Planning / Chhayakaar Journal

How to Write a Commercial Photography Brief

The essential decisions that help a photographer estimate accurately, plan efficiently and create images that work where they are needed.

Published 6 min readBy Chhayakaar
Fashion portrait photographed through translucent fabric by Chhayakaar

Short answer

A useful commercial photography brief explains the business objective, audience, required images, final channels, location, schedule, production needs and usage rights. It does not need to prescribe every frame. It should give the photographer enough context to propose the right visual approach, crew, timing and deliverables.

  • Start with the business purpose, not a visual trend.
  • List final channels and formats before building the shot list.
  • Separate essential photographs from optional ideas.
  • Confirm location, schedule, decision-makers and usage rights.
  • Share references for direction, not imitation.

01 / Guide

Begin with the job the photographs must do

State what is being launched, documented or communicated and who needs to respond to it. A campaign intended to build awareness requires a different visual system from a catalogue designed to make products easy to compare.
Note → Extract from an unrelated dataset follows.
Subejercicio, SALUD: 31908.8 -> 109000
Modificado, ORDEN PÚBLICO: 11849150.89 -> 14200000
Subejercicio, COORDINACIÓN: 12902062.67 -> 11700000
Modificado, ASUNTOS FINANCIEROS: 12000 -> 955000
Include the final call to action where one exists. This helps the photographer understand whether the images need to create appetite, explain a product, establish atmosphere, document an event or support a longer brand story.

02 / Guide

Define outputs before individual shots

List the places where the work will appear: website, social media, menus, marketplaces, press, print, outdoor advertising or internal communications. Each channel changes the required orientation, crop, resolution and amount of negative space.

Then separate must-have photographs from useful additions. A short prioritized list is more valuable than a long unranked collection of references.

  • Number of final photographs or films
  • Landscape, portrait, square and vertical requirements
  • Print sizes and digital platforms
  • Retouching and background requirements
  • Delivery deadline and any early-select deadline

03 / Guide

Make production constraints visible

Name the shoot city, venue access, available hours, approval process and any limitations around people, products or spaces. For assignments in Jaipur, Delhi, Udaipur or Jodhpur, travel, permissions and the best natural-light window may affect the schedule.

Identify who is supplying styling, props, models, hair and makeup, food preparation, location management and brand approvals. If a role is undecided, mark it as open rather than leaving it implicit.

04 / Guide

Clarify usage and decision-making

Commercial usage should be discussed before the shoot. Note the media, geography and expected duration. This allows the estimate and licence to match the actual value and reach of the work.

Name one person who can approve the shot list before production and one person who can make decisions on set. Clear ownership prevents contradictory feedback and protects the time reserved for essential images.

05 / Guide

What to send with the brief

Share current brand guidelines, product information, location photographs and examples of previous work. References are most useful when each one includes a short note explaining what is relevant: light, pace, composition, colour, casting or mood.

A strong brief creates alignment without closing down the photographer’s judgement. It should define the problem clearly and leave room for a specific visual solution.

Frequently asked

Practical questions.

How long should a photography brief be?

One or two clear pages are often enough for a focused shoot. Larger campaigns may need a treatment, production schedule and detailed shot list alongside the brief.

Do I need a complete shot list before contacting a photographer?

No. Share the objective, required outputs, approximate quantity, location and deadline. The photographer can help shape the shot list during planning.

When should usage rights be discussed?

Before the estimate is approved. Media, geography and duration can affect licensing, production and the final fee.